**EXERCISE**
Among the records, find the lines that hold the string "worn" and return them.

Items from a data source:
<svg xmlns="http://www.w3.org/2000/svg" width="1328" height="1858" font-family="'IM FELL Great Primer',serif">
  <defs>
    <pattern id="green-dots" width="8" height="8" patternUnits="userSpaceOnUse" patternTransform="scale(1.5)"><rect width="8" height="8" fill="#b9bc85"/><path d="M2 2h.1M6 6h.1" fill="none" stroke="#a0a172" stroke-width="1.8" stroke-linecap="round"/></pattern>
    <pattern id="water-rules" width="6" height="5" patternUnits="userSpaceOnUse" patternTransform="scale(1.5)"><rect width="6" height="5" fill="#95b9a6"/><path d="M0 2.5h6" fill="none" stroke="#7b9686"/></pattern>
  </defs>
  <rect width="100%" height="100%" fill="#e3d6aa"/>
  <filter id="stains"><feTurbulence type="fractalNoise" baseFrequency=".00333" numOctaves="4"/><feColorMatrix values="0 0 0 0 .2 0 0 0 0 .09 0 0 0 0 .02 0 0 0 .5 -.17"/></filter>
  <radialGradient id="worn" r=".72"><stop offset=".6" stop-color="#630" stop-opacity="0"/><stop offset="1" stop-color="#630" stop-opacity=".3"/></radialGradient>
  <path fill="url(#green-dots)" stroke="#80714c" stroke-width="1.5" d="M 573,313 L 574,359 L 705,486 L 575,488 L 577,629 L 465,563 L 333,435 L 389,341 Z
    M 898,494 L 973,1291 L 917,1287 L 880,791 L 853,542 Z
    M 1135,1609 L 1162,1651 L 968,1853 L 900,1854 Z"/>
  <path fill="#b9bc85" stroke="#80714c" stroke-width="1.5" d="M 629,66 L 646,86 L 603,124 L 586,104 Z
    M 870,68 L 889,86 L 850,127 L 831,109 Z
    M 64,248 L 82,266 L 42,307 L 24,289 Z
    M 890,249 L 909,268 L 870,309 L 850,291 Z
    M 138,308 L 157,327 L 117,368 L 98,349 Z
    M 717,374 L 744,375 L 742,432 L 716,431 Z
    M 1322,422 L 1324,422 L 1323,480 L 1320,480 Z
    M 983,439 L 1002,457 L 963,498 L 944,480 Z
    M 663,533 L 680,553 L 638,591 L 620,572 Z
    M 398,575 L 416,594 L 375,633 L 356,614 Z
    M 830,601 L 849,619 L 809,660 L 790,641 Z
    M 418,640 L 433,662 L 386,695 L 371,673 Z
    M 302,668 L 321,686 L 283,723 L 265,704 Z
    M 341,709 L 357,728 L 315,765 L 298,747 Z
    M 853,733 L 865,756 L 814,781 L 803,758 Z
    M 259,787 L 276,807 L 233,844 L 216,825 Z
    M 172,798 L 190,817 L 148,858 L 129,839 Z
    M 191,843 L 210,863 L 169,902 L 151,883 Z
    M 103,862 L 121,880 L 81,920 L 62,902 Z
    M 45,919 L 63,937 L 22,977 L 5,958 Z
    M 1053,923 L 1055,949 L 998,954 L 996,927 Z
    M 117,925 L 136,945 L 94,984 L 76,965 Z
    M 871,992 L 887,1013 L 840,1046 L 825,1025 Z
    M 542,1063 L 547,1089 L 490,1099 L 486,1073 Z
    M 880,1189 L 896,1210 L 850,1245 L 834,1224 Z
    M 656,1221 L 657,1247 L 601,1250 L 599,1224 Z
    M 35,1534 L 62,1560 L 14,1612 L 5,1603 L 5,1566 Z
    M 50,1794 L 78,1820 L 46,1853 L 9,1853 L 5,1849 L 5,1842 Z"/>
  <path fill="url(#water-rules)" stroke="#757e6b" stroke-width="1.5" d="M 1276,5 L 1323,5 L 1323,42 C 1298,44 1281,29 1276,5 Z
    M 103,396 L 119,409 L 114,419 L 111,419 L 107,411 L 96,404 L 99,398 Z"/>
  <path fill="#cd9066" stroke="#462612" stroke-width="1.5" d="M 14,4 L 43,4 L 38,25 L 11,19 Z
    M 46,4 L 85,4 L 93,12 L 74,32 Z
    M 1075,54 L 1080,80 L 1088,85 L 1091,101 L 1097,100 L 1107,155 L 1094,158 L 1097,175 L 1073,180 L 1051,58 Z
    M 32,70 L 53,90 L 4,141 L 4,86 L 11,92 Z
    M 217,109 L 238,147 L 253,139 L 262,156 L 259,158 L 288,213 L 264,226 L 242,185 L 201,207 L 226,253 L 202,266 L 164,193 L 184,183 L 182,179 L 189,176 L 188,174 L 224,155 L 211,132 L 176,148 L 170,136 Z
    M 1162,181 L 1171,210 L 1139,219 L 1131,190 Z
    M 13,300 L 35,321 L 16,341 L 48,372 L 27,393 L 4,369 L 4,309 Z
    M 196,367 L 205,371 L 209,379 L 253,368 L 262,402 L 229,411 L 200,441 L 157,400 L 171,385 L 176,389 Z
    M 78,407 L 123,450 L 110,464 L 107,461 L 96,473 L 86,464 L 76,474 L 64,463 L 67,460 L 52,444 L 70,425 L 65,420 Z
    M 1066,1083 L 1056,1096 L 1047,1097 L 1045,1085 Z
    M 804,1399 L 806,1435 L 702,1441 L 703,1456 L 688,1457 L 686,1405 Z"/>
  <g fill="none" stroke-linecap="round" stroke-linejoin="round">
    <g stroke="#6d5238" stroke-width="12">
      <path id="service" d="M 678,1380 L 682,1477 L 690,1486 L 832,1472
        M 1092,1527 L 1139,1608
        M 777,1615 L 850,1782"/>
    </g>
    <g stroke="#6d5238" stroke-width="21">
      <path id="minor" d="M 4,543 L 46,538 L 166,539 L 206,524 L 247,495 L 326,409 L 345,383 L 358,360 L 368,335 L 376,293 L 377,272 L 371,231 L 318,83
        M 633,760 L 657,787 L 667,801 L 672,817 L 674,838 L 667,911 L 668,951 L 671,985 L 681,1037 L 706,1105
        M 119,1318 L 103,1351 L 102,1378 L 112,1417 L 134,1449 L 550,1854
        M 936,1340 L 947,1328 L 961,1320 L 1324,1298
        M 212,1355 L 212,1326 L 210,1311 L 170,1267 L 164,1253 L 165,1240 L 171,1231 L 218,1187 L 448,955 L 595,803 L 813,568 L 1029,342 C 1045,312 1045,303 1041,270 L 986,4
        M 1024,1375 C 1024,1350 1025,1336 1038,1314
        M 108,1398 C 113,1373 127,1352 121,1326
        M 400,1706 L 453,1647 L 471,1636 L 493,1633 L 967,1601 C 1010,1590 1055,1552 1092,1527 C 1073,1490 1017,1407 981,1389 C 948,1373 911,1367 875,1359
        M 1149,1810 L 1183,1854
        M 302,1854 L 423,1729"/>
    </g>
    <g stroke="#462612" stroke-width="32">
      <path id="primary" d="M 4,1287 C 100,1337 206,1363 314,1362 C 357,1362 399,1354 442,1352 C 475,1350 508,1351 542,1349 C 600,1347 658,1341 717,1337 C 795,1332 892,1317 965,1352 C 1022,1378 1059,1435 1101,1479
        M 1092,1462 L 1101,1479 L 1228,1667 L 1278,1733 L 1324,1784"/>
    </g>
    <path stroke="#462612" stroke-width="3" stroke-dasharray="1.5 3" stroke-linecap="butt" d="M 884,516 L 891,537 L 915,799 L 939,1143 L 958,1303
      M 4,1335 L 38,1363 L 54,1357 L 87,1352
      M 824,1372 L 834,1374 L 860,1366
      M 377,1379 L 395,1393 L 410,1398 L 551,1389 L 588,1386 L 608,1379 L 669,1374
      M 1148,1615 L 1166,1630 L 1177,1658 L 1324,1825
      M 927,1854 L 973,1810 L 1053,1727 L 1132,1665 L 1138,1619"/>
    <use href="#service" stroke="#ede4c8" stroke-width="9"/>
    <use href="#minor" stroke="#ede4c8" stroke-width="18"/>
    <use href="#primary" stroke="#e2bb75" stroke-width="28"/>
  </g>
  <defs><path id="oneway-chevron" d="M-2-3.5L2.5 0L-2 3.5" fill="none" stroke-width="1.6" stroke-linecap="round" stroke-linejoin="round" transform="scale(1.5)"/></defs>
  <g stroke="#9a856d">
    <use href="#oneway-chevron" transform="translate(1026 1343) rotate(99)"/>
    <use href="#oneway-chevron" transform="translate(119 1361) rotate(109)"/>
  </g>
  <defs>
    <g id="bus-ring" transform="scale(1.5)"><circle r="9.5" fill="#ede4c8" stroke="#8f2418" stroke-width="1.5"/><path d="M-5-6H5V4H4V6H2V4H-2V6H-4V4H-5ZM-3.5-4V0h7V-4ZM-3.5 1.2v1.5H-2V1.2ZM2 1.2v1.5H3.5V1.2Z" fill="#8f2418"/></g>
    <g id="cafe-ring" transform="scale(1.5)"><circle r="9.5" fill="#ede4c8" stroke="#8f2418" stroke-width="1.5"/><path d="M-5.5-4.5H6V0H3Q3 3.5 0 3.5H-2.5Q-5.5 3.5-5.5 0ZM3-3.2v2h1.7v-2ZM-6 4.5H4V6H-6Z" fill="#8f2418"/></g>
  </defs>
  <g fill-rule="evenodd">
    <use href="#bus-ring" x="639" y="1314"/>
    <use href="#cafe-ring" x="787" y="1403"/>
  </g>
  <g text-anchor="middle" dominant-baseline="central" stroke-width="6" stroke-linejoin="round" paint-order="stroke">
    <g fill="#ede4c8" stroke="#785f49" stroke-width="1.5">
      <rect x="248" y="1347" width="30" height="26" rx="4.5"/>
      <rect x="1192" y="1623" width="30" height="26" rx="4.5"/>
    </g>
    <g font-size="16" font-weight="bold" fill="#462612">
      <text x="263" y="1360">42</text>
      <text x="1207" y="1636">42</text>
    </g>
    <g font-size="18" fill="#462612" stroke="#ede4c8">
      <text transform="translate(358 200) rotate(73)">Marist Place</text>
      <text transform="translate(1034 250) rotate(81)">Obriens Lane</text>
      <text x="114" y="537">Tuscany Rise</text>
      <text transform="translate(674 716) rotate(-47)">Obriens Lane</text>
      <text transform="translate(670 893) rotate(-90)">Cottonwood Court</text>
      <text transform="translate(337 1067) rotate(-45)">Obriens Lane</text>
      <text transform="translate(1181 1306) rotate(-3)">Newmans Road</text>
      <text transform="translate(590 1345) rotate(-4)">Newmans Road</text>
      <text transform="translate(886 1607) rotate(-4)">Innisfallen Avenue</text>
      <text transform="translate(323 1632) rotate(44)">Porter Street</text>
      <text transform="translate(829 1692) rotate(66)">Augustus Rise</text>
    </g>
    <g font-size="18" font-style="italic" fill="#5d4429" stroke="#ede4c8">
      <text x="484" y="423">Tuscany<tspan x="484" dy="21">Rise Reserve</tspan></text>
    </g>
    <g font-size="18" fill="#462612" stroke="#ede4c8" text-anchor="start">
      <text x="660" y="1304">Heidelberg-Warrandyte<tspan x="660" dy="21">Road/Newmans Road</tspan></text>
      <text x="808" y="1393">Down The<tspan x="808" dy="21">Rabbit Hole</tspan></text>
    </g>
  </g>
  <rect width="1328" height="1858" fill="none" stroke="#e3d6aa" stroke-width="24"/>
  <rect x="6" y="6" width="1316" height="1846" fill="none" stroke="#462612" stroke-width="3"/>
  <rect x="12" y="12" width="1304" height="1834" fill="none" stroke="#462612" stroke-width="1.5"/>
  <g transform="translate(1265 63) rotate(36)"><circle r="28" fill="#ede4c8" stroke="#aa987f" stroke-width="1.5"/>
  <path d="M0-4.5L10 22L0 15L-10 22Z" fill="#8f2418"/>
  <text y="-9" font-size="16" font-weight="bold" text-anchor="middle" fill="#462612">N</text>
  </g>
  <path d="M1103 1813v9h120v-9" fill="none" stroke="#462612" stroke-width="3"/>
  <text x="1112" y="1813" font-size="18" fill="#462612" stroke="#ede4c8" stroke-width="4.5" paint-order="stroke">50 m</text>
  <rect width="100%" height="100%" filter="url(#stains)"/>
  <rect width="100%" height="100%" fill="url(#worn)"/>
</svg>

**SOLUTION FOR THIS PROBLEM**
  <radialGradient id="worn" r=".72"><stop offset=".6" stop-color="#630" stop-opacity="0"/><stop offset="1" stop-color="#630" stop-opacity=".3"/></radialGradient>
  <rect width="100%" height="100%" fill="url(#worn)"/>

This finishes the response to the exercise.